• _PROVIDED RECORDS_
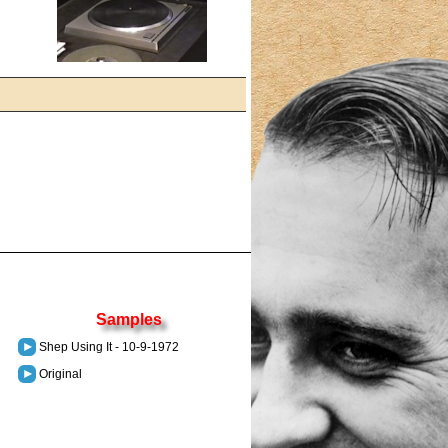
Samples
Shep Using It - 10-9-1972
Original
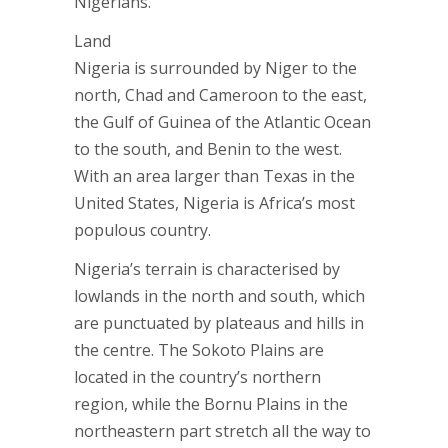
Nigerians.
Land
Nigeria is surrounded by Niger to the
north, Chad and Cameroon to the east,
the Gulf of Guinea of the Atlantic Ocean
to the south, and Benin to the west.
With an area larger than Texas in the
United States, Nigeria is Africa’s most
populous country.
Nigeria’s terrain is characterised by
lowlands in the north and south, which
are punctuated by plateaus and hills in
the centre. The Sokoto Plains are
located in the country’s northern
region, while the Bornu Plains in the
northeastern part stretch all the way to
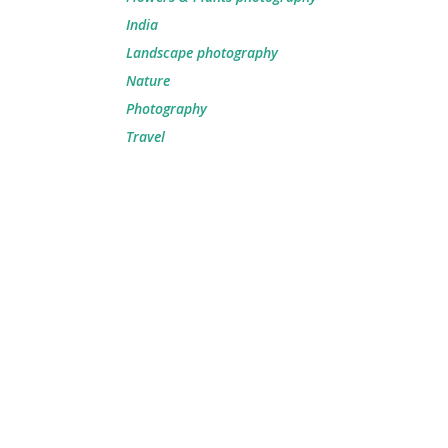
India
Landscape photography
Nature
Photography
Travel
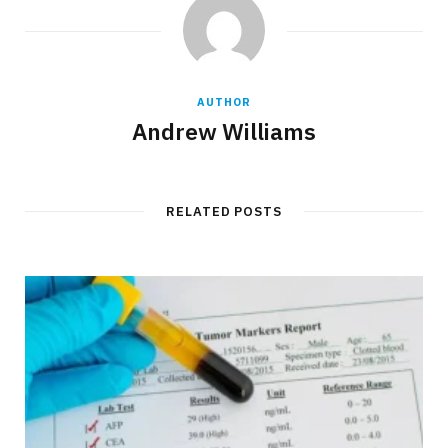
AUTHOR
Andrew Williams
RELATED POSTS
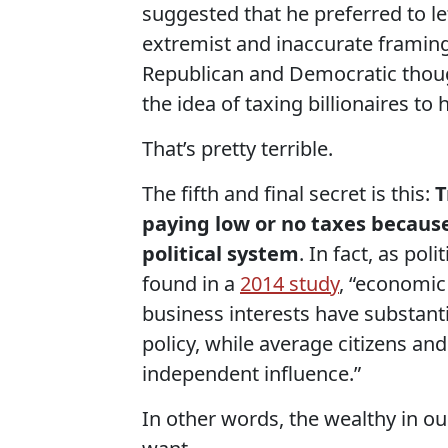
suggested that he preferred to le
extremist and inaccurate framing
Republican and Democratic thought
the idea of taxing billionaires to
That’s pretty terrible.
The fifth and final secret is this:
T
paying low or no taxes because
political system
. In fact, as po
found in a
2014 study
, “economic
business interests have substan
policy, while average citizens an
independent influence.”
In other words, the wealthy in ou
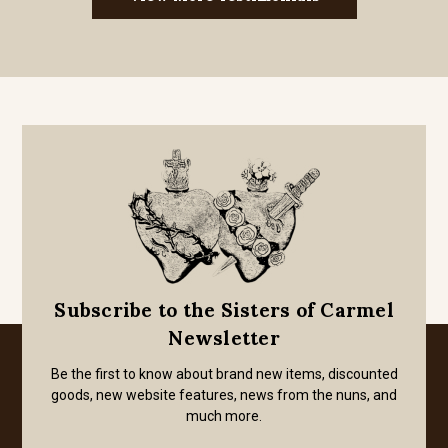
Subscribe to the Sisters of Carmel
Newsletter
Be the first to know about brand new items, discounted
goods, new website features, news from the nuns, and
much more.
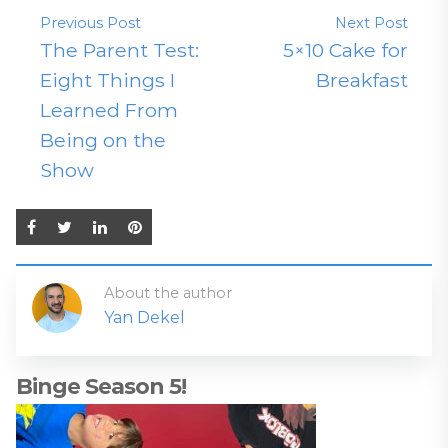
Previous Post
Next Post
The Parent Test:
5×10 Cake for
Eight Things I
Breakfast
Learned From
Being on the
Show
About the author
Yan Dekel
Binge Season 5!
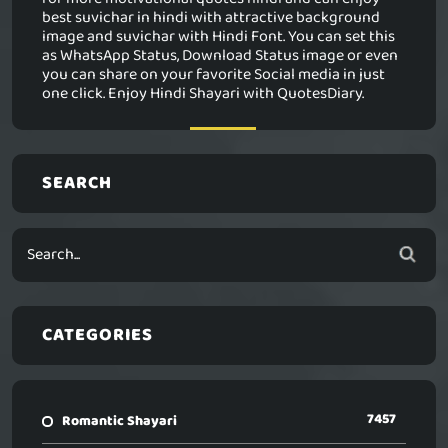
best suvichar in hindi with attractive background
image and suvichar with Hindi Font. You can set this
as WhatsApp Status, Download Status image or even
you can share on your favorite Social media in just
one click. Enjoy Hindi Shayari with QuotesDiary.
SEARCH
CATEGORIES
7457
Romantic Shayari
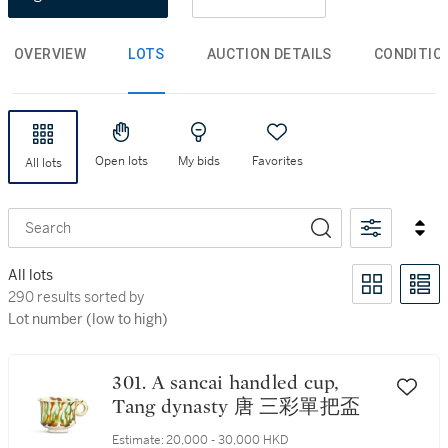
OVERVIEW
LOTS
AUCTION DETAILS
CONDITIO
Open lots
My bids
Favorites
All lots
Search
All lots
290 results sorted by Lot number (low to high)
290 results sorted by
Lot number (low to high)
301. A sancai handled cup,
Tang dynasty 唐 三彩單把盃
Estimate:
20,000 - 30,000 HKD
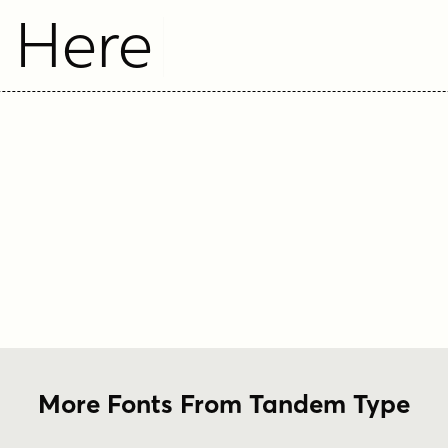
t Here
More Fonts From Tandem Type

• _PROBLEM DETAILS_
Please copy exactly, and only, the lines from the one that contains "lowlands in the north and south, which" through the last line of the data above, omitting all pictures.

• _ANSWER TO THE EXERCISE_
lowlands in the north and south, which
are punctuated by plateaus and hills in
the centre. The Sokoto Plains are
located in the country’s northern
region, while the Bornu Plains in the
northeastern part stretch all the way to
India
Landscape photography
Nature
Photography
Travel
AUTHOR
Andrew Williams
RELATED POSTS
suggested that he preferred to le
extremist and inaccurate framing
Republican and Democratic thought
the idea of taxing billionaires to
That’s pretty terrible.
The fifth and final secret is this:
T
paying low or no taxes because
political system
. In fact, as po
found in a
2014 study
, “economic
business interests have substan
policy, while average citizens an
independent influence.”
In other words, the wealthy in ou
Subscribe to the Sisters of Carmel
Newsletter
Be the first to know about brand new items, discounted
goods, new website features, news from the nuns, and
much more.
Previous Post
Next Post
The Parent Test:
5×10 Cake for
Eight Things I
Breakfast
Learned From
Being on the
Show
About the author
Yan Dekel
Binge Season 5!
best suvichar in hindi with attractive background
image and suvichar with Hindi Font. You can set this
as WhatsApp Status, Download Status image or even
you can share on your favorite Social media in just
one click. Enjoy Hindi Shayari with QuotesDiary.
SEARCH
CATEGORIES
7457
Romantic Shayari
OVERVIEW
LOTS
AUCTION DETAILS
CONDITIO
Open lots
My bids
Favorites
All lots
Search
All lots
290 results sorted by Lot number (low to high)
290 results sorted by
Lot number (low to high)
301. A sancai handled cup,
Tang dynasty 唐 三彩單把盃
Estimate:
20,000 - 30,000 HKD
t Here
More Fonts From Tandem Type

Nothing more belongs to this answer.